Monday, January 12, 2015

Meet AGENT CARTER

Article originally written for Seat42F.



MARVEL’S AGENT CARTER is Alias in the 1940s, so with a large dose of how women were treated in the first season of Mad Men. Set two years after the events of the main plot of Captain America: The First Avenger, SSR Agent Peggy Carter (Hayley Atwell) has been relegated to a desk job that wastes her talents. But when Howard Stark (Dominic Cooper) is accused of selling weapons to the nation’s enemies, he calls upon her to secretly investigate who stole his tech.

AGENT CARTER is not about the start of S.H.I.E.L.D., set prior to that organization’s founding, nor does it feature connections to Agents of S.H.I.E.L.D., at least not yet. Instead, the miniseries is its own thing, a self-contained mission seemingly designed to highlight Atwell’s talents and prove her worthiness to Stark, who certainly needs no further evidence. It’s not ground-moving to the Marvel universe, but it is enjoyable.

For those wondering about continuity, well, it works fine with Captain American, but not with the Marvel One-Shot, Agent Carter. In the One-Shot, which takes place one year after Captain America, thus one year prior to AGENT CARTER, she is rescued from obscurity by Howard to begin the organization Nick Fury will one day run. This hasn’t happened yet, and she’s still locked in the desk job, albeit with a different boss and co-workers than in that short. Toss out the One-Shot, or assume it happens at a later date, and all is well. Though, it’s a tad disappointing we don’t get to see Peggy traipsing the globe with Dum Dum Dugan and the Howling Commandos, picking up artifacts as glimpses in Agents of S.H.I.E.L.D. this fall.

Taking AGENT CARTER on its own merits, I like it. It’s a new take on the detective / cop / spy story, with Carter having to work behind her superior’s backs because they don’t trust or believe in her. She has a sort-of bumbling male sidekick, Stark’s butler, Edwin Jarvis (James D’Arcy, Those Who Kill), and when she’s not working, she has a gal pal to hang around with, waitress Angie (Lyndsy Fonseca, Nikita). There is character development when someone Peggy is close to pays the cost of Carter’s activities. Peggy’s adventures are exciting enough, and it’s fun watching her kick butt and brilliantly outsmart the villains, including Spider Raymond (Andre Royo, The Wire), Leet Brannis (James Frain, Grimm), and Miles Van Ert (James Urbaniak, The Venture Bros.).
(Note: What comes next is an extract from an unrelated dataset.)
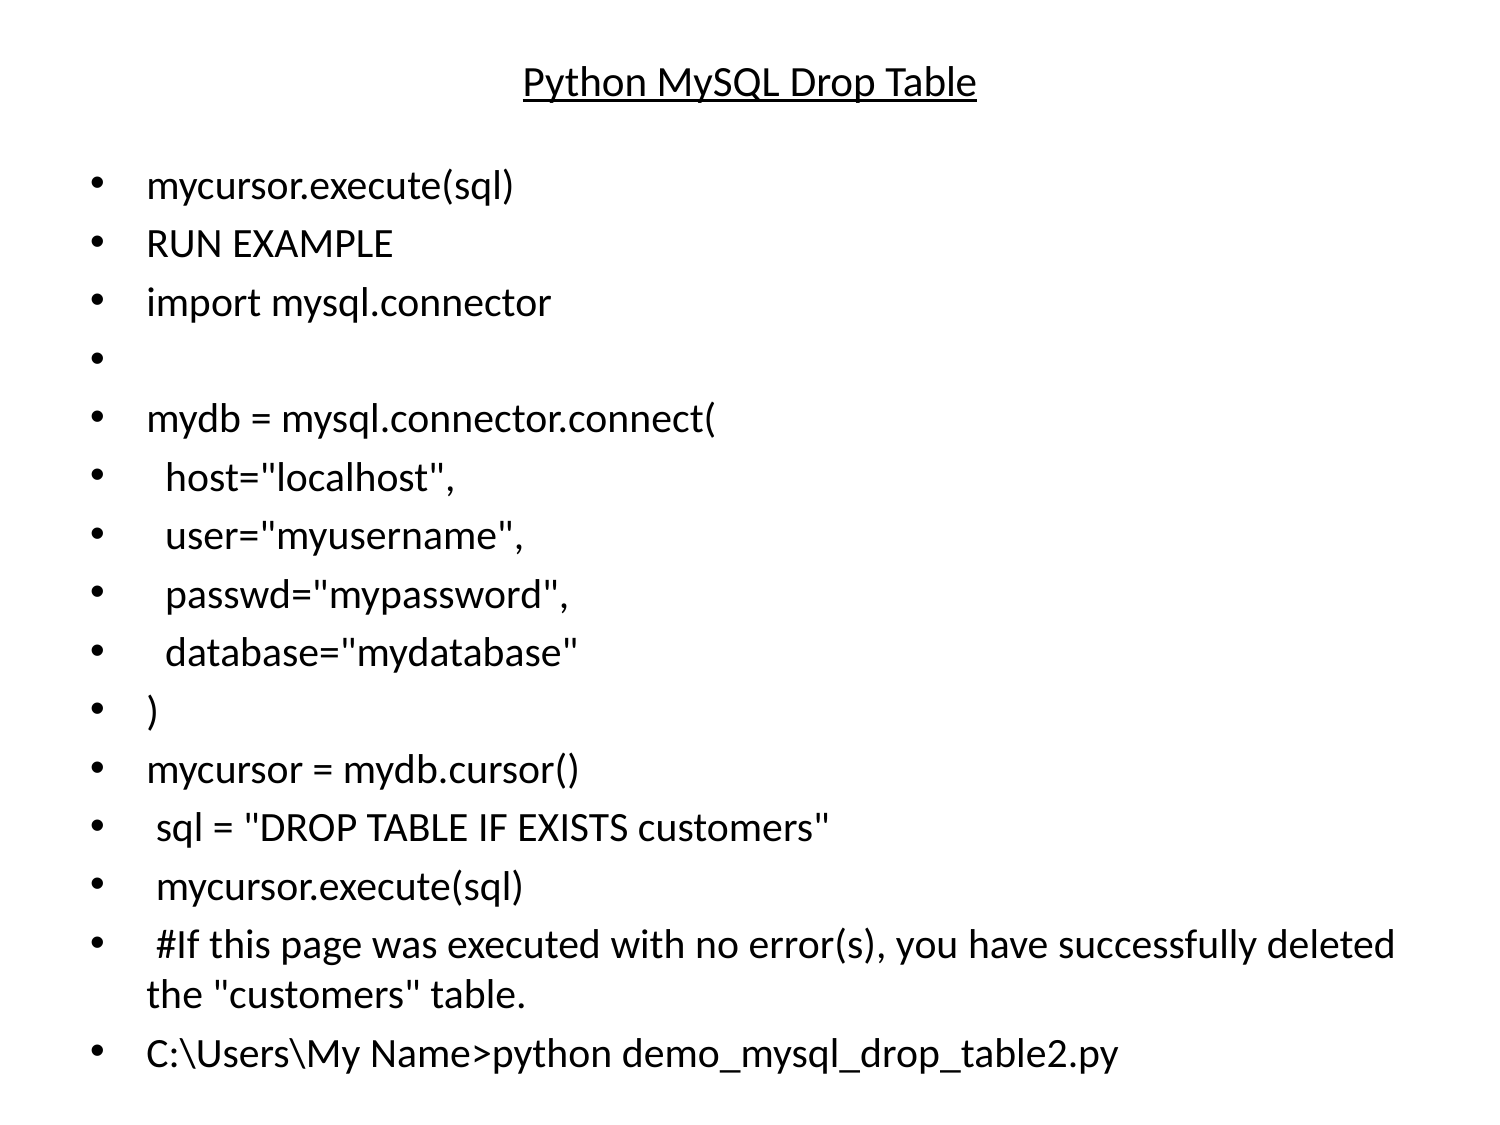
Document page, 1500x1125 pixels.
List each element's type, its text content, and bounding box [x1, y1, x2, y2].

title Python MySQL Drop Table [75, 45, 1425, 113]
list mycursor.execute(sql) RUN EXAMPLE import mysql.connector mydb = mysql.connector.connect( host="localhost", user="myusername", passwd="mypassword", database="mydatabase" ) mycursor = mydb.cursor() sql = "DROP TABLE IF EXISTS customers" mycursor.execute(sql) #If this page was executed with no error(s), you have successfully deleted the "customers" table. C:\Users\My Name>python demo_mysql_drop_table2.py [75, 149, 1425, 1088]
AGENT CARTER is feminism in action without pounding you over the head with it. Sure, Peggy’s boss, Roger Dooley (Shea Whigham, Boardwalk Empire), has no confidence in her, nor do co-workers golden boy Jack Thompson (Chad Michael Murray, One Tree Hill) and bumbling Ray Krzeminski (Kyle Bornheimer, Perfect Couples). But Stark and Jarvis have plenty of faith in her, and her peer, Daniel Sousa (Enver Gjokaj, Dollhouse), respects her, too. So how people regard Peggy is more about them as individuals than the time as a whole.
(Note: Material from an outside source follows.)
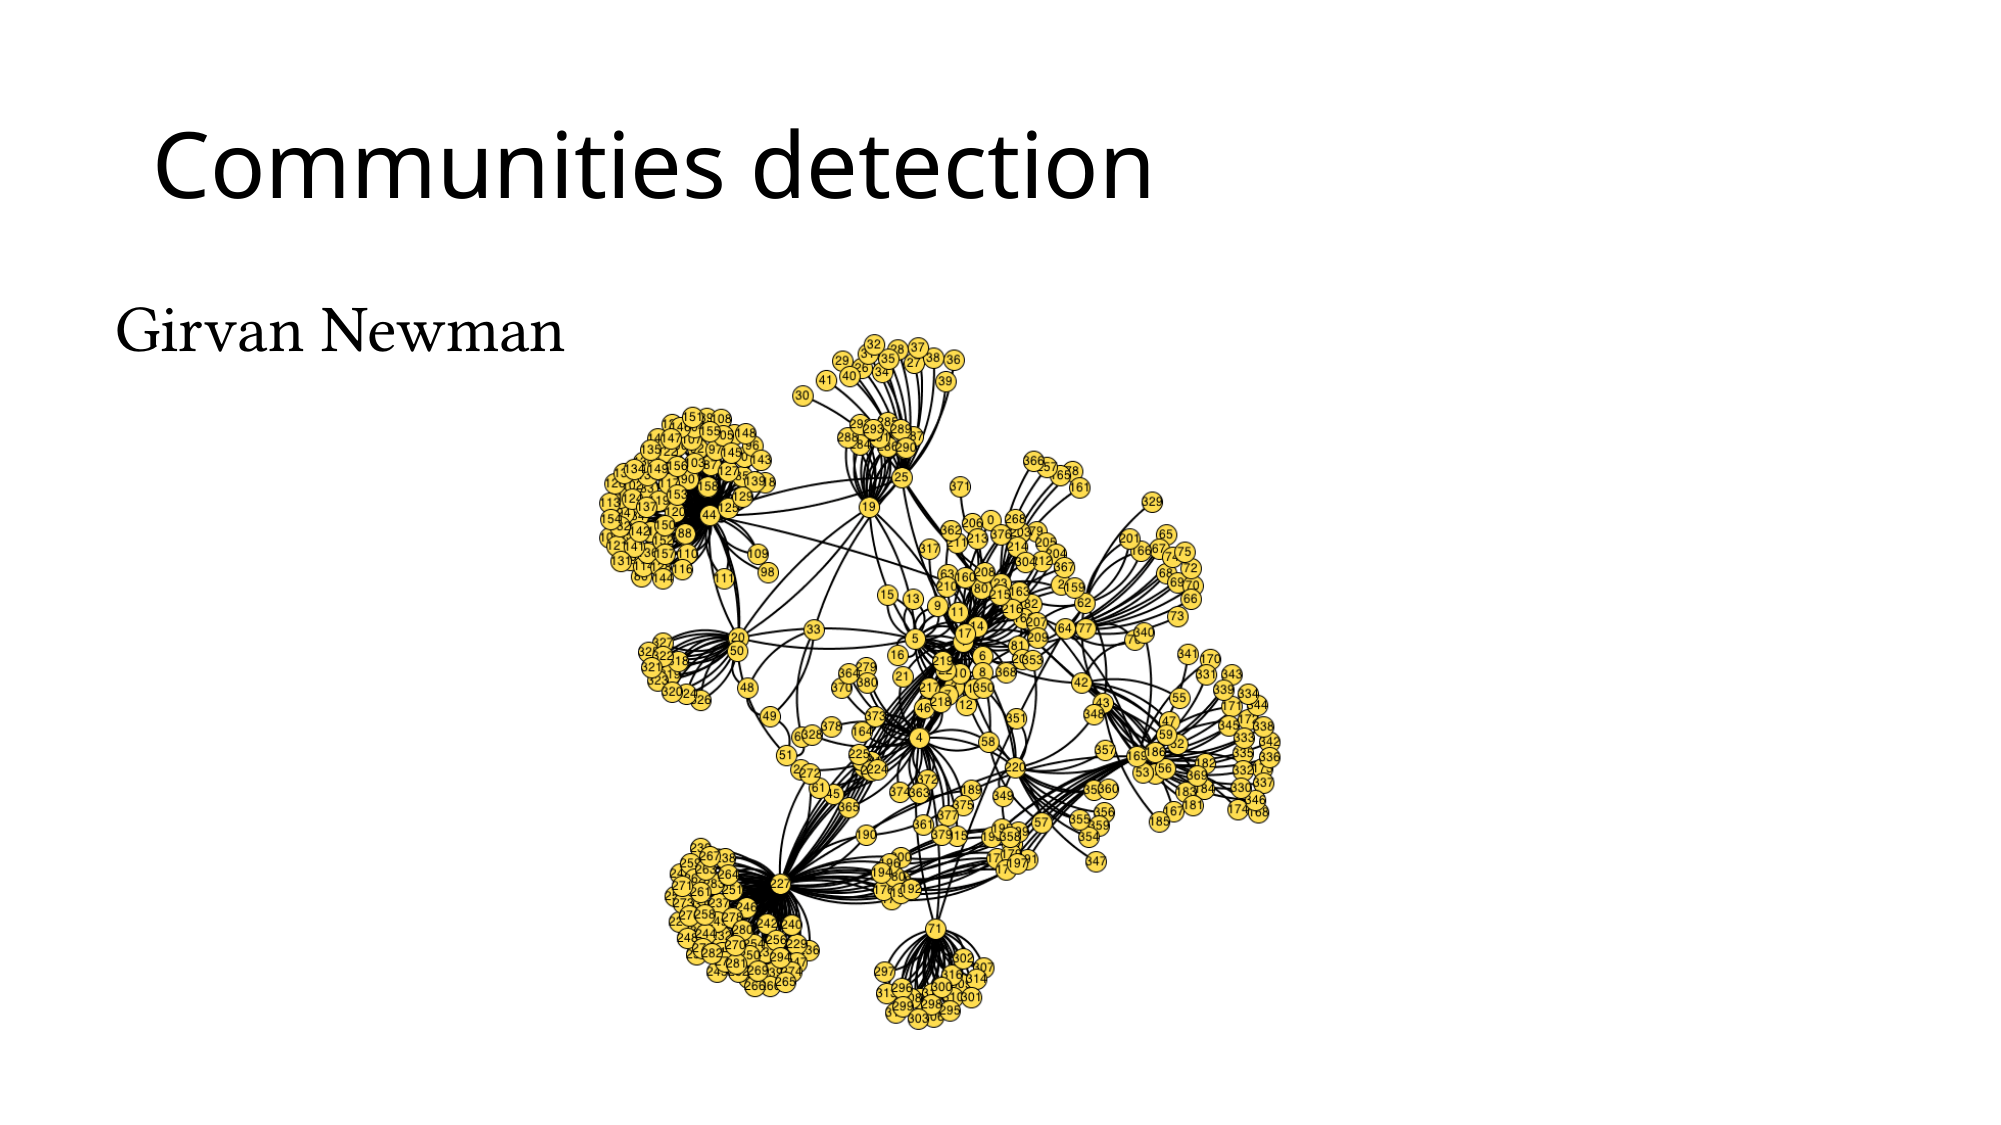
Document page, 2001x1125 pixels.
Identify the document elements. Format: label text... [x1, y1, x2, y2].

title Communities detection [137, 59, 1863, 278]
picture [589, 325, 1303, 1036]
text_box Girvan Newman [100, 277, 614, 372]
Where the show gets most preachy is when we hear the Captain American radio plays, which paint Peggy as a damsel in distress that the hero must rescue. Of course, at one point this is interspersed with her beating the heck out of a baddie, so it’s more laughable bit than social commentary.

AGENT CARTER feels fresh, and it feels new. I think making it a period piece sets it apart from other network fare, and while the structure of show isn’t wholly original, making it one big story instead of cases-of-the-week keeps it compelling. I do wish it had been set in the early days of S.H.I.E.L.D., thus adding to the franchise as a whole, but it’s still a fun piece without that, and I look forward to seeing where the plot is going over the next six weeks. And maybe season two will satisfy that other want?

AGENT CARTER airs Tuesdays at 9 p.m. ET on ABC.